OT: I'm not going to be doing this forever. I did what I could in making a movie. Now the movie is in the hands of the distributor and in the hands of Bjrn. This is Bjrn's life. This is what he does. This isn't what I do. I make movies...I don't want to sound like I don't care about what happens with global warming, but it is so much bigger than we are and there's only so much I can do. And it's not like this was a film that I started from the get go, so it's not really owned by me per se. I mean that carbon tax would've been in there if I had a say about it. I hope that people run with it. I hope it motivates people. But I'm afraid that people still aren't paying attention to this issue. I fear that in fact. What Bjrn said about this being overwhelming is actually true. People are tired.
NP: Also what he said about when something is fashionable, how we act irrespective of whether those actions are rationale. The issue became fashionable and we were doing lots of irrational things.

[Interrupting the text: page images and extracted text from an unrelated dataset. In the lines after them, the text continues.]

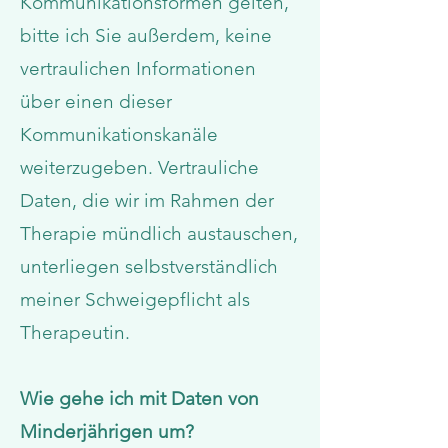
Kommunikationsformen gelten,
bitte ich Sie außerdem, keine
vertraulichen Informationen
über einen dieser
Kommunikationskanäle
weiterzugeben. Vertrauliche
Daten, die wir im Rahmen der
Therapie mündlich austauschen,
unterliegen selbstverständlich
meiner Schweigepflicht als
Therapeutin.
Wie gehe ich mit Daten von
Minderjährigen um?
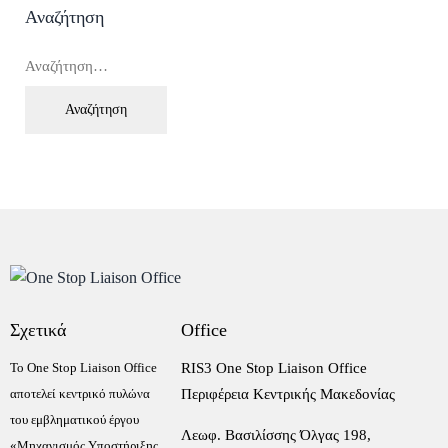
Αναζήτηση
Σχετικά
Office
Το One Stop Liaison Office
RIS3 One Stop Liaison Office
αποτελεί κεντρικό πυλώνα
Περιφέρεια Κεντρικής Μακεδονίας
του εμβληματικού έργου
Λεωφ. Βασιλίσσης Όλγας 198,
«Μηχανισμός Υποστήριξης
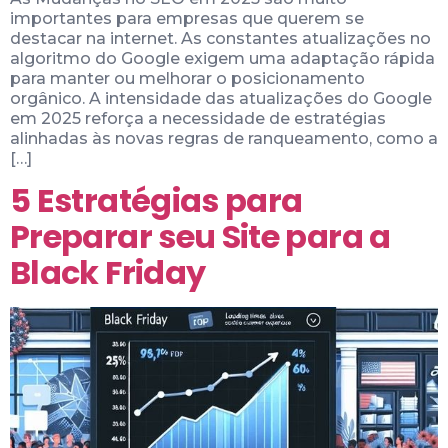
importantes para empresas que querem se
destacar na internet. As constantes atualizações no
algoritmo do Google exigem uma adaptação rápida
para manter ou melhorar o posicionamento
orgânico. A intensidade das atualizações do Google
em 2025 reforça a necessidade de estratégias
alinhadas às novas regras de ranqueamento, como a
[…]
5 Estratégias para
Preparar seu Site para a
Black Friday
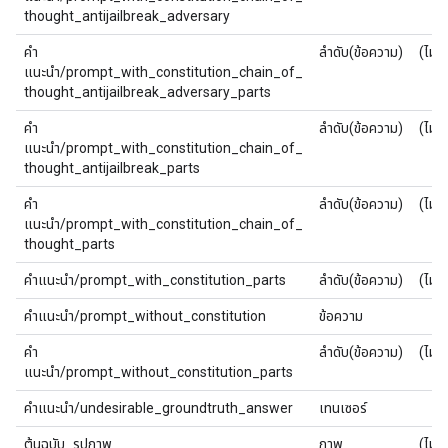
thought_antijailbreak_adversary
คำ
ลำดับ(ข้อความ)
(ไม่มี
แนะนำ/prompt_with_constitution_chain_of_
thought_antijailbreak_adversary_parts
คำ
ลำดับ(ข้อความ)
(ไม่มี
แนะนำ/prompt_with_constitution_chain_of_
thought_antijailbreak_parts
คำ
ลำดับ(ข้อความ)
(ไม่มี
แนะนำ/prompt_with_constitution_chain_of_
thought_parts
คำแนะนำ/prompt_with_constitution_parts
ลำดับ(ข้อความ)
(ไม่มี
คำแนะนำ/prompt_without_constitution
ข้อความ
คำ
ลำดับ(ข้อความ)
(ไม่มี
แนะนำ/prompt_without_constitution_parts
คำแนะนำ/undesirable_groundtruth_answer
เทนเซอร์
ต้นฉบับ_รูปภาพ
ภาพ
(ไม่มี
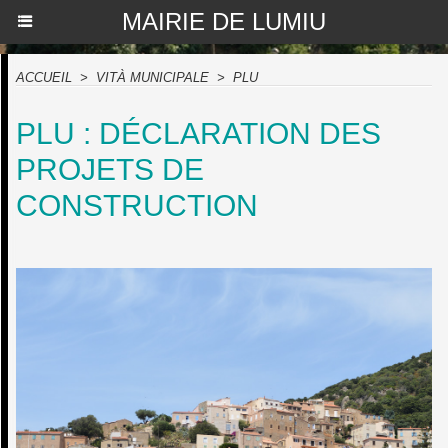
MAIRIE DE LUMIU
ACCUEIL
>
VITÀ MUNICIPALE
>
PLU
PLU : DÉCLARATION DES
PROJETS DE
CONSTRUCTION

Maybe now it's not so fashionable we can start being more rational.
OT: Exactly. That's what I hope happens. There's no reason not to be painting our rooftops a lighter color, or planting trees. Wouldn't it be nice if instead of sending everybody a $300 vote-for-me tax refund, they actually sent everybody a tree...At least the solutions are out there, and at least people have food for thought about what can be done - and they realize that nothing is being done. That's the work of Cool It. Hopefully it will motivate some action. We'll see. I know President Obama ordered it up. He wanted to see it. That's probably more helpful then anything.

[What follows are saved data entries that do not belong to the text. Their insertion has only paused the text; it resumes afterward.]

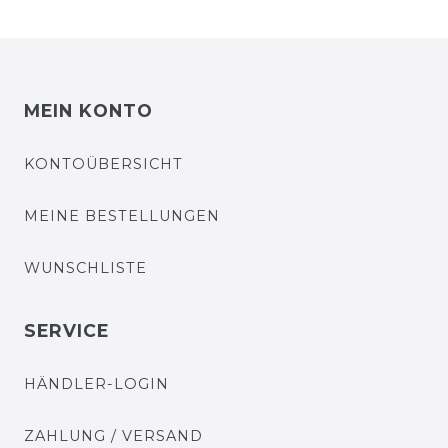
MEIN KONTO
KONTOÜBERSICHT
MEINE BESTELLUNGEN
WUNSCHLISTE
SERVICE
HÄNDLER-LOGIN
ZAHLUNG / VERSAND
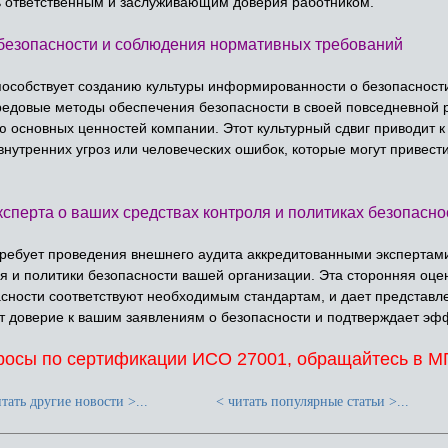
сь ответственным и заслуживающим доверия работником.
у безопасности и соблюдения нормативных требований
особствует созданию культуры информированности о безопасности
едовые методы обеспечения безопасности в своей повседневной ра
ю основных ценностей компании. Этот культурный сдвиг приводит
внутренних угроз или человеческих ошибок, которые могут привест
ксперта о ваших средствах контроля и политиках безопасно
ебует проведения внешнего аудита аккредитованными экспертами
я и политики безопасности вашей организации. Эта сторонняя оцен
сности соответствуют необходимым стандартам, и дает представле
 доверие к вашим заявлениям о безопасности и подтверждает эфф
просы по сертификации ИСО 27001, обращайтесь в
тать другие новости >...
< читать популярные статьи >...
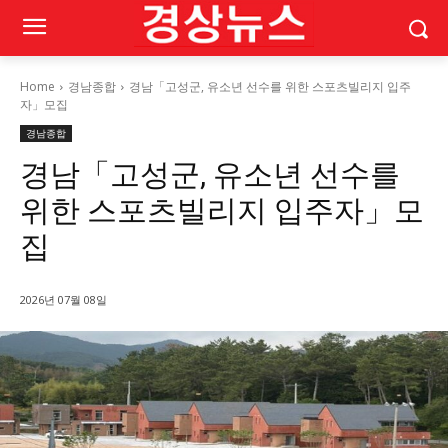
Home
경남종합
경남「고성군, 유소년 선수를 위한 스포츠빌리지 입주
자」모집
경남종합
경남「고성군, 유소년 선수를
위한 스포츠빌리지 입주자」모
집
2026년 07월 08일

NP: Did he contact the production office?
OT: Yes, he contacted the distributor.
NP: Wow! Very impressive. And your next project is the Robert Mapplethorpe biopic, which I know we spoke about when We Live in Public came out. Where are you with that movie now?
OT: I'm deep in it. I'm almost finished with the script and it's going really, really, really well. It's very, very, very exciting...Patti Smith just won the National Book Award for Just Kids [an autobiography in which she talks about her relationship with the photographer], so it just could not be more in the general zeitgeist. I couldn't hope for it to be more relevant then it is right now. That's going great, and that switch in my career is going great. I just left a meeting about a pre-scripted actor film, and that's clearly where my heart is right now. It's very, very, very much into that kind of story telling. It's a new challenge for me. I feel like I can bring a lot to that kind of filmmaking, and, after We Live in Public, I don't know how many more boundaries I can push in documentary... If you hear a certain happiness with me, it's because I know I'm on the right path right now...I'm going into a kind of filmmaking that I feel is pretty much right for me, which is I'm going into telling a story of a person who really existed.
NP: Who really existed, and who also pushed a lot of boundaries.
OT: Exactly. It's kind of perfect for me, wouldn't you say?
NP: Beyond perfect. I'm so looking forward to seeing it.
OT: Well I'm looking forward to making it. So that's where I'm at. I'm pretty happy with all that.